Augusti had, however, received the letter even before the night of the illumination, only he had not found good reasons for delivering it. Here it is:—

"I must needs value your anxiety very much, without, however, adopting it. Albano's love for Mademoiselle von Fr., in whom I have already formerly remarked, with great pleasure, a certain virtuosity[[17]] in virtue, so to speak, secures us and him against the influence of the ghostly machinery, and against connections of other kinds which might well be more dangerous for his studies and his warm blood. Only one must leave this kind of youthful plays to their own course. If he becomes too closely attached to her, then he may see to the dénouement of the affair. Why shall we cut this pleasure still shorter for him, when you, too, already complain to me of the sickliness of the fair one? In the latter part of autumn I shall see him. His brave, vigorous nature will know well how to bear privation. Assure the Froulay house of my best sentiments.

G. d. C."

The Lector would gladly have thrown this letter into the paper-mill, so little was there in it that was "ostensible." To be sure, Gaspard's murderously polished and pointed irony about Liana's sickliness, if he showed her the letter, would still remain, to this innocent, unsuspecting peace-princess, a sheathed blade. The north-wind of egotism, too, which ran through the communication would not, as it was, after all, a favorable side-wind for Albano's prosperous passage through life, be felt or heeded by the lovers; but that was the very rub; for she might look upon Gaspard's disguised "No" as a "Yes," and just fatally entangle herself in the thread whereby a friend would draw her up over her steep precipice.

Meanwhile the letter must be delivered; but he did it with long, hesitating evasions, which were intended apparently to withdraw the veil for her from the covered "No." She read it with fear, smiled, weeping, at the murderous irony, and said, softly, "Yes indeed!" The Lector had already half a hope in his eye. "If the knight," said she, "thinks so, can I do less? No, good Albano; now I remain true to thee. My life is so short, therefore let it be cheering and devoted to him as long as is in my power."

She thanked the Lector so warmly and pleasantly for the arrow from Spain, that he had not the capacity of being hard enough to thrust home its darkly poisoned end into the fair heart. She begged him, for the sake of sparing him, not to be present at her firm explanation with her father, but rather, at most, out of indulgence to her own and her mother's feelings, to take upon himself the task of making her explanation to her mother. He consented simply to—both, instead of one, of these things.

The gentle form stepped quietly into her father's presence, and there, shrinking not before thunder and lightning, carried her explanation through to a close, saying that she severely rued her disapproved love, that she would bear all penalties, and do and suffer all, both here and with the Princess, as "cher père" should demand, but that she dared not longer offend the innocent Count of Zesara by the show of a most undutiful desertion.
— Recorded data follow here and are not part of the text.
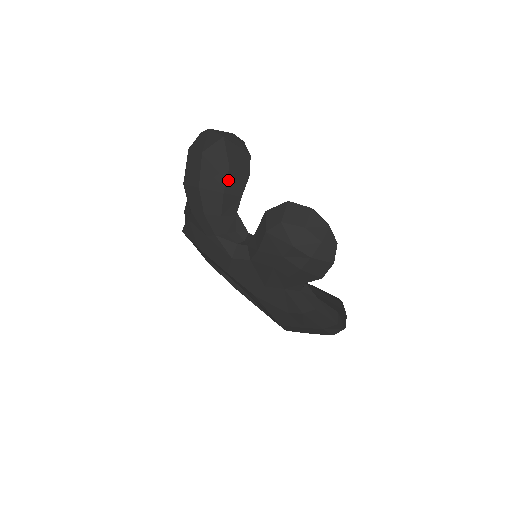
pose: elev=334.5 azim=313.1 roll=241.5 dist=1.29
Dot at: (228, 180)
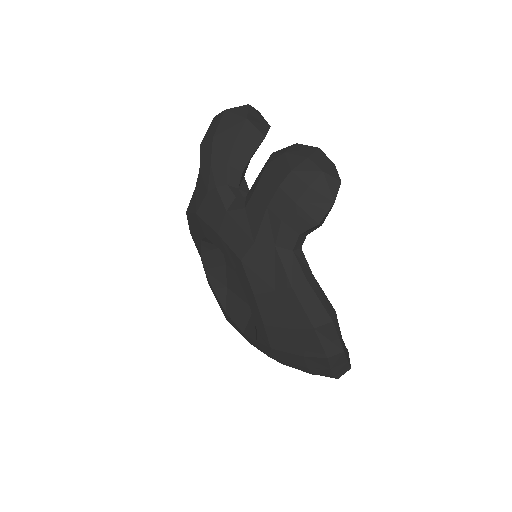
Dot at: (242, 131)
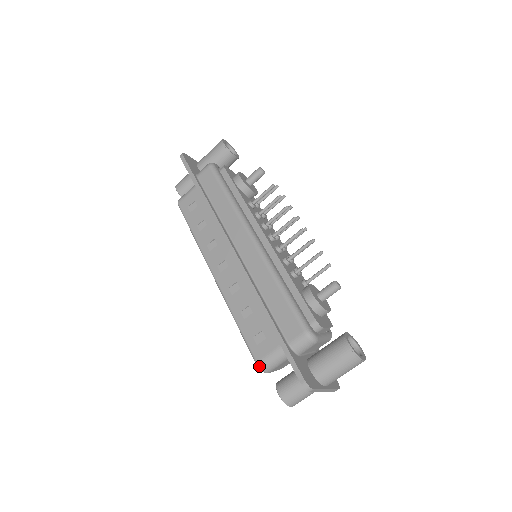
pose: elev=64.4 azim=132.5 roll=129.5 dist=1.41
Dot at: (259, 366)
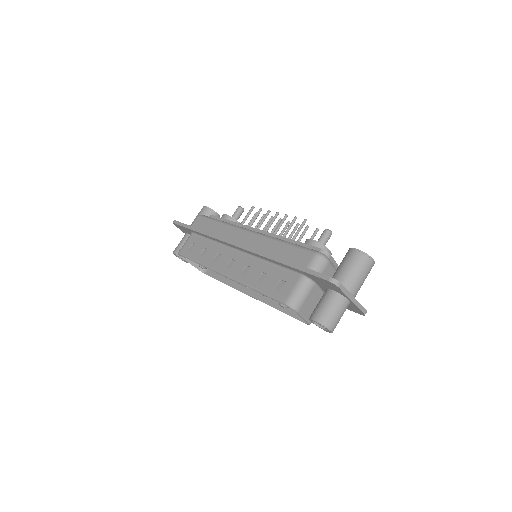
Dot at: (288, 304)
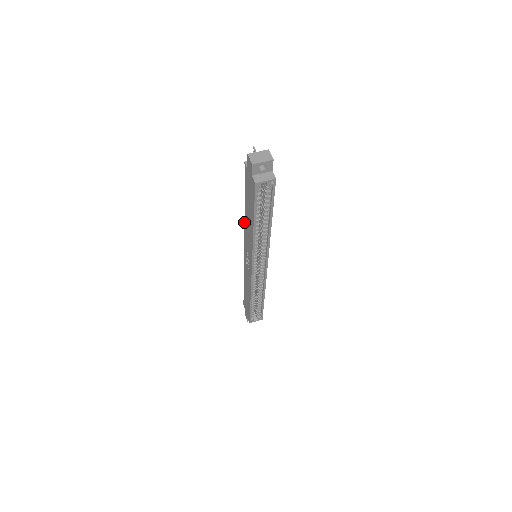
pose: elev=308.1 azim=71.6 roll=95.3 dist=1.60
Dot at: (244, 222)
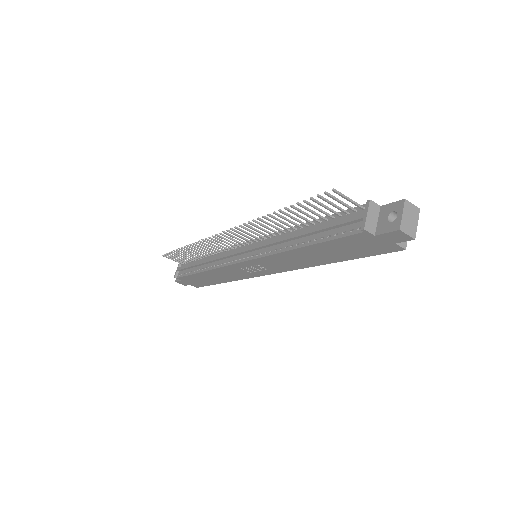
Dot at: (278, 253)
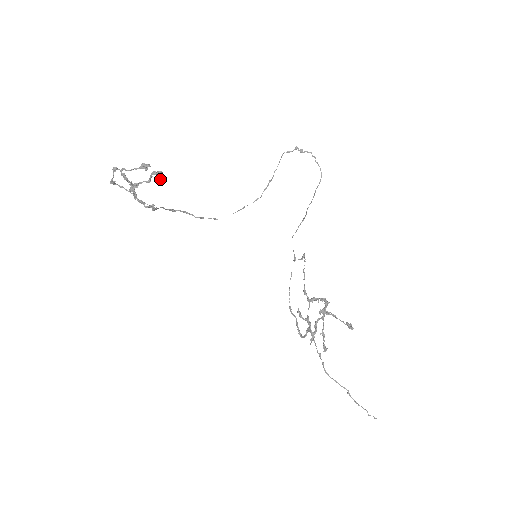
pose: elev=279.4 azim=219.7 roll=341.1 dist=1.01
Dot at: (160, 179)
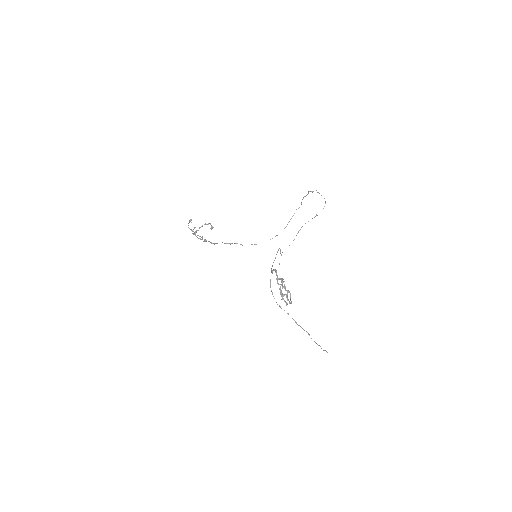
Dot at: (212, 227)
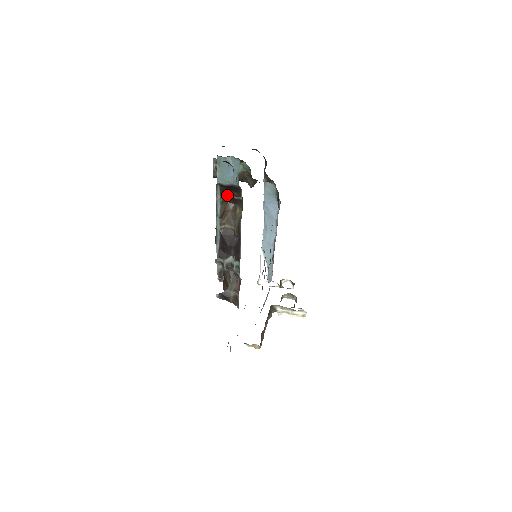
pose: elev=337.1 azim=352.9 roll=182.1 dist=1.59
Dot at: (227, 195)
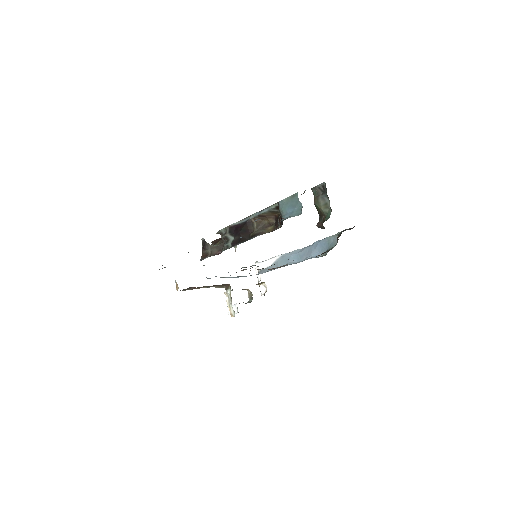
Dot at: (279, 213)
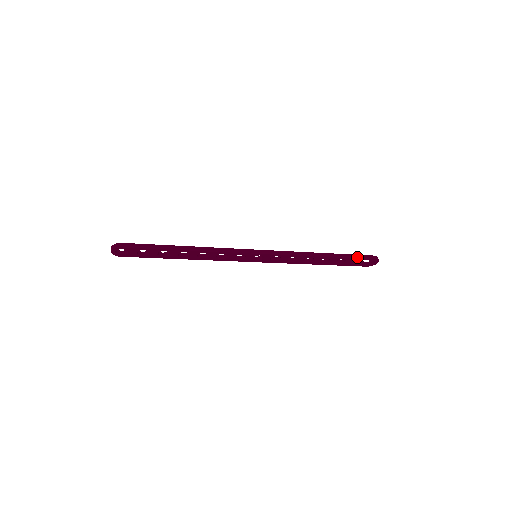
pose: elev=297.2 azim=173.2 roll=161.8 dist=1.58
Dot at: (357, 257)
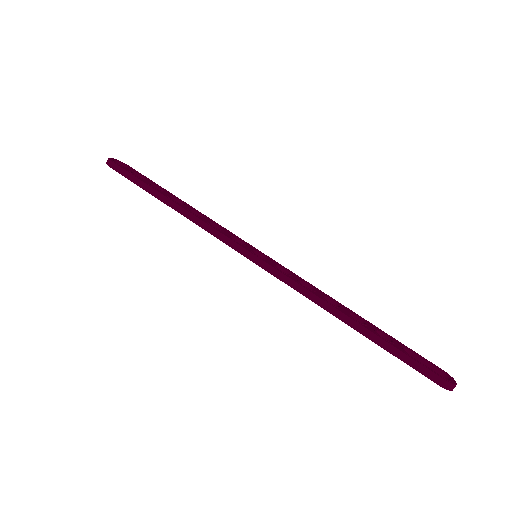
Dot at: (404, 360)
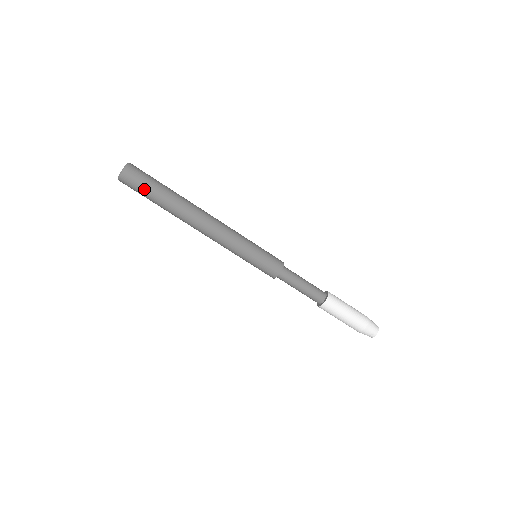
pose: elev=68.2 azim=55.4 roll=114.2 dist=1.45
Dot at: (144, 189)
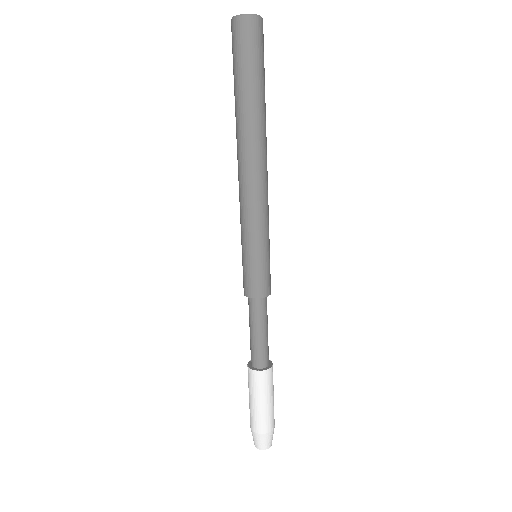
Dot at: (260, 60)
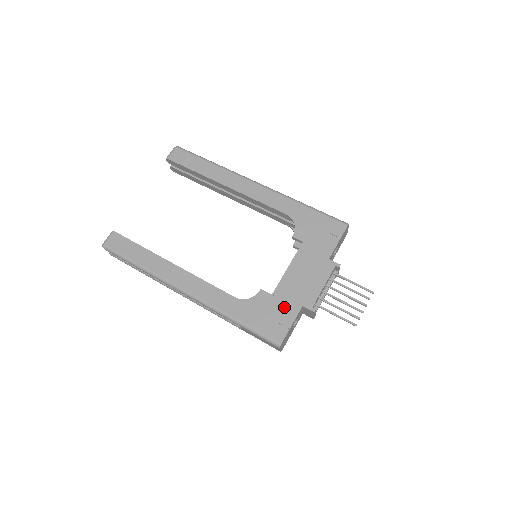
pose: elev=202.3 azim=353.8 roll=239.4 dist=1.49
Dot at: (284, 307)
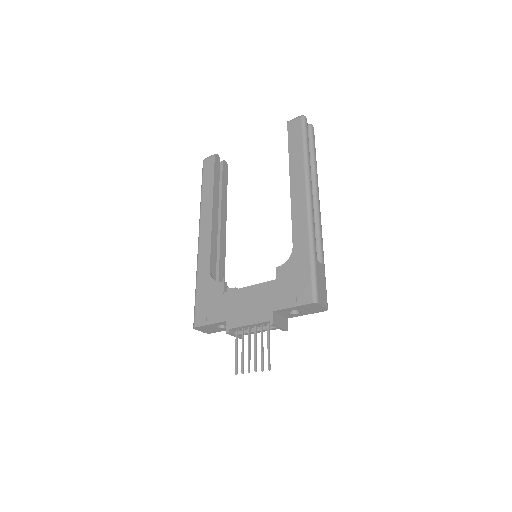
Dot at: (219, 308)
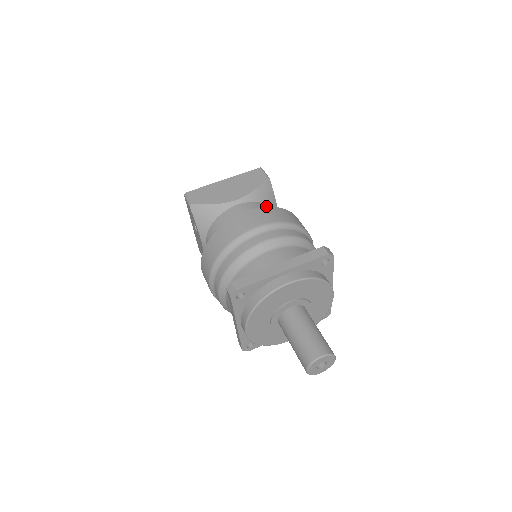
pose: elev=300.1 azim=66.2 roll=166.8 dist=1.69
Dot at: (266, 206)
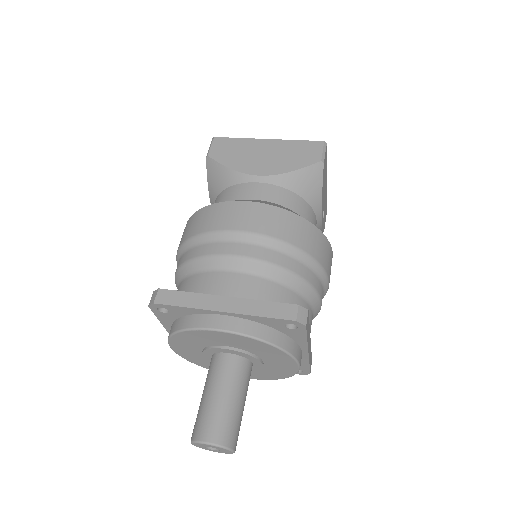
Dot at: (297, 199)
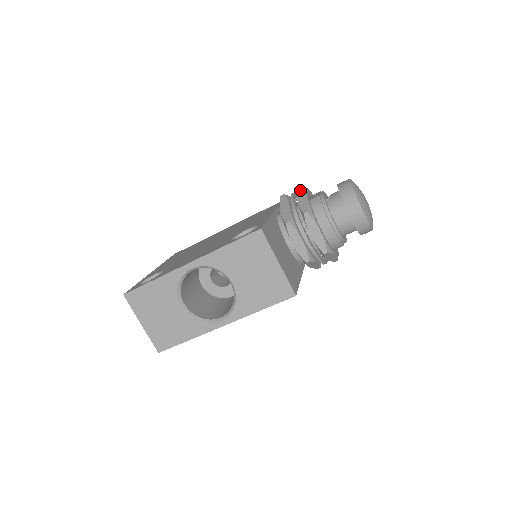
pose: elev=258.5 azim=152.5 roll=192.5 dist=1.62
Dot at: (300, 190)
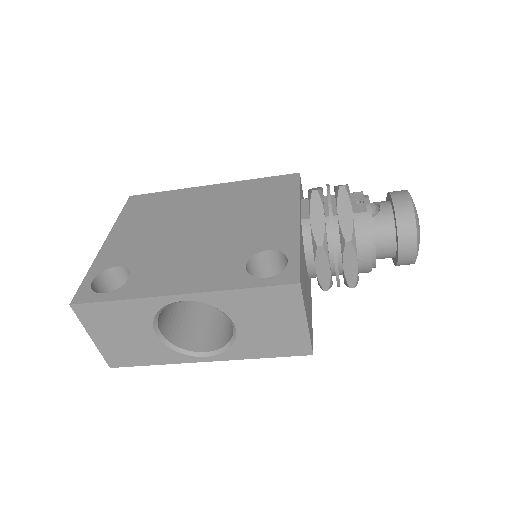
Dot at: (343, 194)
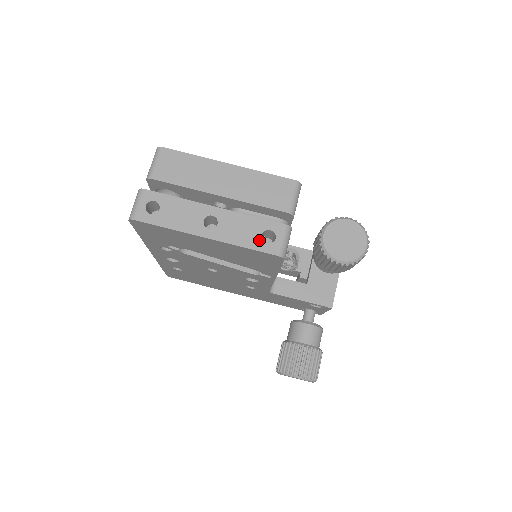
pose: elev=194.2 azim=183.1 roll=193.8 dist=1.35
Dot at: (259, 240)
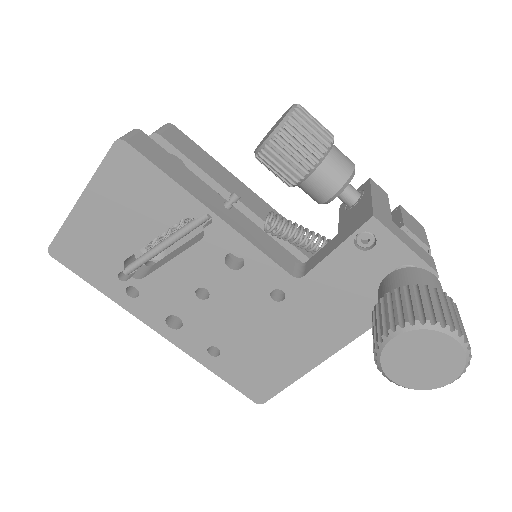
Dot at: occluded
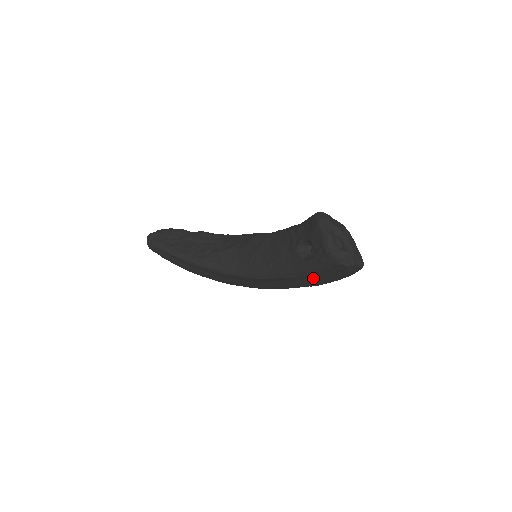
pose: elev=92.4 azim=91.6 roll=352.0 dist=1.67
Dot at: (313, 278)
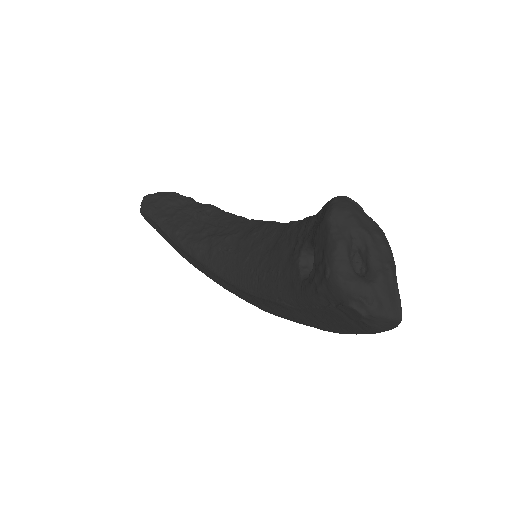
Dot at: (317, 317)
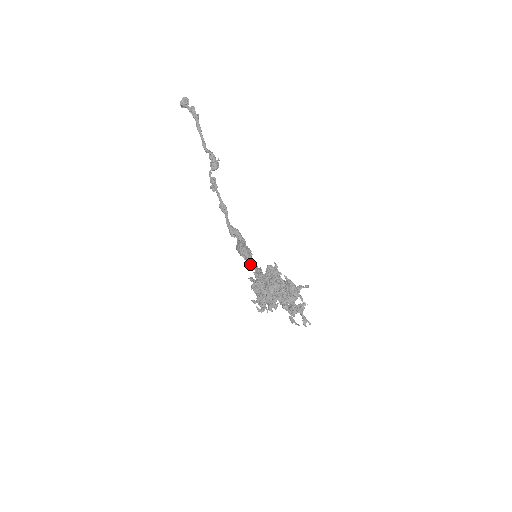
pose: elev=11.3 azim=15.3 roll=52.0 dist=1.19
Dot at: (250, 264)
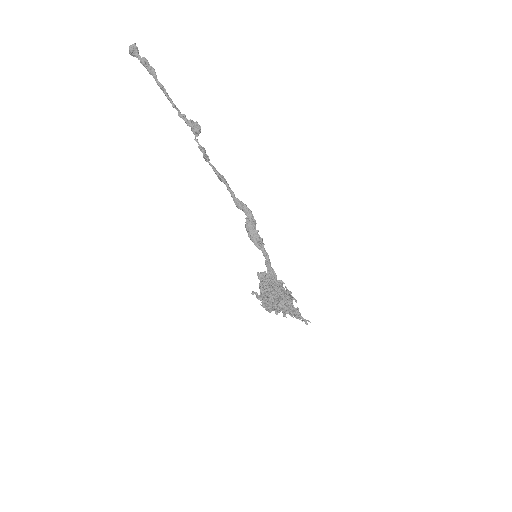
Dot at: (260, 247)
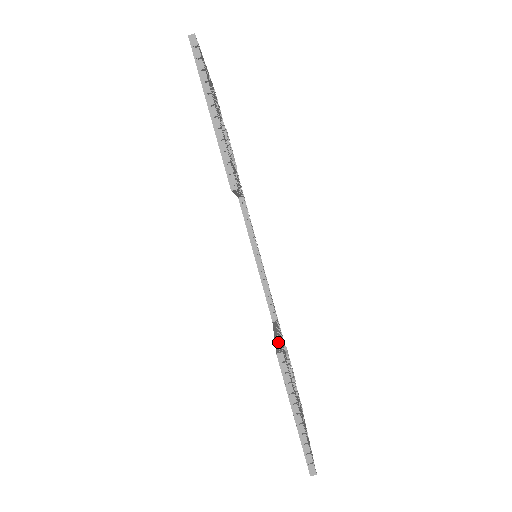
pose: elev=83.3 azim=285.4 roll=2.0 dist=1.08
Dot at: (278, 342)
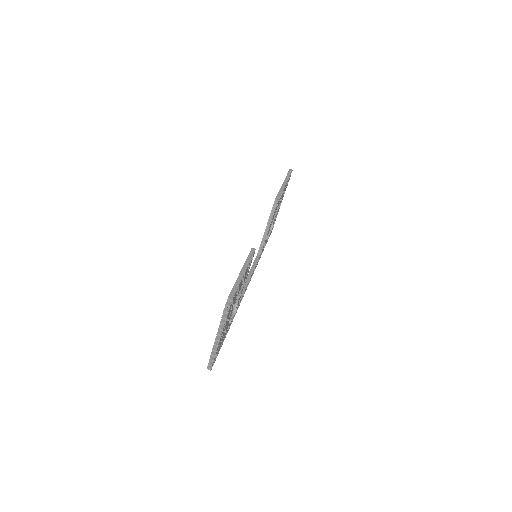
Dot at: occluded
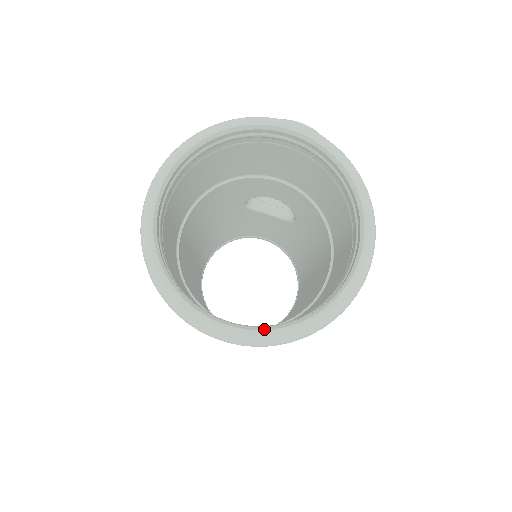
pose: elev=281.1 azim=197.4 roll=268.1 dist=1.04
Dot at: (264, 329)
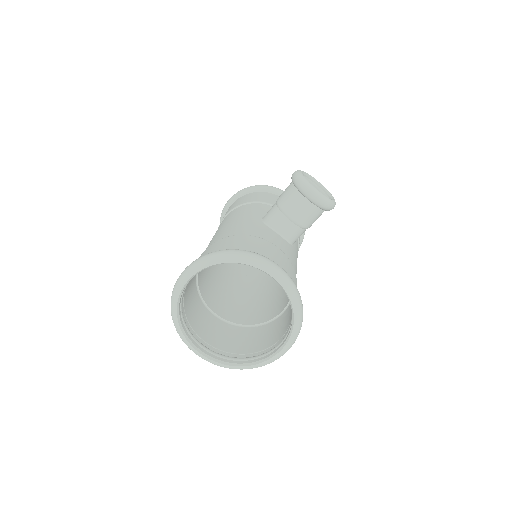
Dot at: (218, 362)
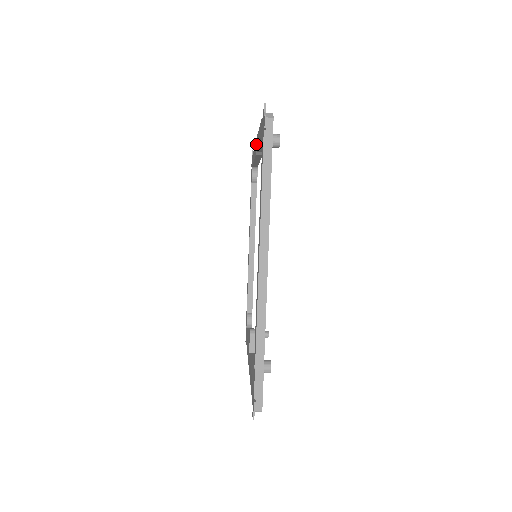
At this address the Minister, who had suffered himself, in consequence of her recent submissive self-denial, to be lifted up by refreshing expectations, now stretched prostrate on the ground, dashed down from his Tarpeian rock, could not utter a single sound but this: "Imbécille! thou marriest Herr von Bouverot; he takes thy picture tomorrow; thou sittest to him." He took her, with stern hand and three terribly long strides, to his lady. "She will remain," said he, "under guard in her chamber; no one may visit her except my son-in-law; he will paint the Imbécille en miniature." "Go, Imbécille!" said he, beside himself. Her entire want of womanly cunning had actually, to the statesman, drawn a curtain over her deep, sharp eye. A straightforward man and mind resembles a straight alley, which appears only half as long as one which runs by crooks and turns.

The Lector, who never meant to be regarded as a special amateur of connubial sham-fights, had already taken himself off. The thirty years' war of the spouses—for it only wanted a few years of that—gained life and reinforcement. The old bridegroom diffused over his face that convulsive smile which, with some men, resembles the convulsive quiver of the cork when it announces the bite of the fish. He asked whether he were now wrong in trusting neither daughter nor mother, both of whom he charged with a partisan understanding against him, and insisted that now, after such proofs, he ought not to be blamed either for stricter measures or for a straightforward march to his object; and with the sitting, for which the German gentleman had twice begged him, he commenced the campaign. The Minister's lady, as a punishment for Liana, remained silent on the subject of so excessively great a present to Bouverot as a miniature likeness would be.

The tender daughter, jammed and crushed in the meeting between two stone statues, represented to her mother, that she could not possibly hold out under so long inspection of a man's eye, and least of all Herr von Bouverot's, whose looks often went like thorns into her soul. Hereupon the father replied and retorted in the mother's name, by drawing a chair up to the desk, and inviting, on the spot, the German gentleman to come to-morrow and paint. Then Liana was sent away with a word which drew even from this delicate flower the lightning-spark of a momentary hatred.

The Imperial peace-protocol lay open now before the two spouses, and there merely wanted some one to dictate, when the Minister's lady rose up, and said, "You must learn to respect me more."